Microsoft remains a wild card. It has been a nonfactor, with its CRM strategy sputtering since launching a product aimed at small and midsize businesses in early 2003. Microsoft is skipping the 2.0 release of Microsoft CRM it had promised to deliver nearly 18 months ago and will instead offer a 3.0 version later this year, to include improved configuration, customization, and integration features. CEO Steve Ballmer recently declared that Microsoft would give Salesforce a run for its money in the on-demand CRM market.
Salesforce, meanwhile, is working to leverage its on-demand user community base. Last week it unveiled AppExchange, an on-demand applications marketplace that lets customers pick up preintegrated apps the vendor or other developers build for human-resources, finance, or specialized functions. "This is what our customers are asking for to take them to the next level and free them from the bondage of mainframe and client-server software," Benioff says.
As for Oracle, Ellison seems comfortable with his company's sizeable lineup of CRM offerings. He said Siebel's software would form the core of its strategy over the next few years and provide a foundation for a CRM suite Oracle plans to develop as part of Project Fusion. That's the company's initiative to combine its acquired technologies in a single software suite.

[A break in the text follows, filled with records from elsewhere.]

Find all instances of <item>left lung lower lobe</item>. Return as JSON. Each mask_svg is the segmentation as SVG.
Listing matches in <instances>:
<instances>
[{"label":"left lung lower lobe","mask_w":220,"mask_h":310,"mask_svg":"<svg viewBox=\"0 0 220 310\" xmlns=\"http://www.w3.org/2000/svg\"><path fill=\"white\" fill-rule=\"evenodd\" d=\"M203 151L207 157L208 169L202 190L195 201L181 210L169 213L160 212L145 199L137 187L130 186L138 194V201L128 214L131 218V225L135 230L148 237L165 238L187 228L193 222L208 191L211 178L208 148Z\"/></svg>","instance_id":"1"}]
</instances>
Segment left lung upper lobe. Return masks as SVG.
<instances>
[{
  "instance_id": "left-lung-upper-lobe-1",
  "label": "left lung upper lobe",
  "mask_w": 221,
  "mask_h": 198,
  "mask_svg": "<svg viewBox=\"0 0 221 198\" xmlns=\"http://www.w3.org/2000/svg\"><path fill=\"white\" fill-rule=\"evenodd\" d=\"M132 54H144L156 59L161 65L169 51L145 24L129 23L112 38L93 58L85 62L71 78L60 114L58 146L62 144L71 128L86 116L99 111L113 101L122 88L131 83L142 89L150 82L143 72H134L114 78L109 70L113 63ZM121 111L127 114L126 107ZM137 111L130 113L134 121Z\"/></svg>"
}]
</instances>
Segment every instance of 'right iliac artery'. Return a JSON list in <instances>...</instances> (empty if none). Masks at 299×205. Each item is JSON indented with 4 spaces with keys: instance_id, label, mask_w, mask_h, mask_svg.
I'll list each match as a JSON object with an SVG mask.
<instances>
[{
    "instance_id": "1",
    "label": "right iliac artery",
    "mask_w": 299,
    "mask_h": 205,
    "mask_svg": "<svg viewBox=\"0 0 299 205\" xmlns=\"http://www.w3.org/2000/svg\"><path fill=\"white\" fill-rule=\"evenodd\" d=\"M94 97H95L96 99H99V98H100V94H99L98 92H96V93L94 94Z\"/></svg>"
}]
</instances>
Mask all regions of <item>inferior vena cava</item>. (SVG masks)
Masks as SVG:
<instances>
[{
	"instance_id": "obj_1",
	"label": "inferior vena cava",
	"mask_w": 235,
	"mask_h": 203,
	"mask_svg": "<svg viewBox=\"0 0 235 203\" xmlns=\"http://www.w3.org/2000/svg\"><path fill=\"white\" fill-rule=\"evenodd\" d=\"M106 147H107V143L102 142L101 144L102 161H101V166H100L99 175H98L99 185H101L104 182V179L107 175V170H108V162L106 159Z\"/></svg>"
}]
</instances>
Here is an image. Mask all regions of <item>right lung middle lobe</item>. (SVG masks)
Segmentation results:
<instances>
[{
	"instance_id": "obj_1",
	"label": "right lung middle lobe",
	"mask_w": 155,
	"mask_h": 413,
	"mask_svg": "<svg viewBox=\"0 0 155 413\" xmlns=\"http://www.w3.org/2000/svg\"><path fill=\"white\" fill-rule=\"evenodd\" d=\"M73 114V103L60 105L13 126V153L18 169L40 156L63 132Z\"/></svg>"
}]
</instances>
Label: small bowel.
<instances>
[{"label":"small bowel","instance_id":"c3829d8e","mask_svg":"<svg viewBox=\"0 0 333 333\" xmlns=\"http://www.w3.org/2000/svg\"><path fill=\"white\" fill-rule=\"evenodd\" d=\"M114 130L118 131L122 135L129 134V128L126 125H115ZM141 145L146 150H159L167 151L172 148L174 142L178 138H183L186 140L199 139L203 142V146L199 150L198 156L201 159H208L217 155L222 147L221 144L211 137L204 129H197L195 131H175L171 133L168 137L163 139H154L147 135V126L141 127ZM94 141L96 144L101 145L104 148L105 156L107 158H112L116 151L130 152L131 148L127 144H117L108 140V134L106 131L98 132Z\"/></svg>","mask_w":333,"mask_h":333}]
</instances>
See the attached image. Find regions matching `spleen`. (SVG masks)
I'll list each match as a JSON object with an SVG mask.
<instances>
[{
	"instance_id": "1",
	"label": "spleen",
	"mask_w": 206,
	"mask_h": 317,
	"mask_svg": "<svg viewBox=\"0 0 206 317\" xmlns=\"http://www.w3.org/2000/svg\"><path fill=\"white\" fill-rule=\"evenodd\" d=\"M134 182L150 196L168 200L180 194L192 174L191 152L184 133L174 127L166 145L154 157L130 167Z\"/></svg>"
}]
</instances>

Siebel's on-demand service eventually will offer all the functionality of Siebel's software, he said.
The laundry list of products isn't a major concern to Alaska Airlines, which became an Oracle database customer less than two years ago and started using Siebel's analytics software in January. It's negotiating to buy customer-loyalty and marketing modules from Siebel. The airline is prepared to do the early integration to link the two vendors' products, but it sees a reduced integration workload in the longer term. "It couldn't work out better for us," CRM director James Archuleta says.
But it looks like it will be 2008 before Oracle delivers a fully integrated product line via Project Fusion. For now, its acquisitions propel it to the top of the CRM market. Whether it stays there depends on how it handles the distractions of its acquisitions and fends off the mix of ambitious established rivals and fast-moving newcomers. The Oracle-Siebel deal could be the end of Siebel as we know it. But the market just got a whole lot more interesting, too.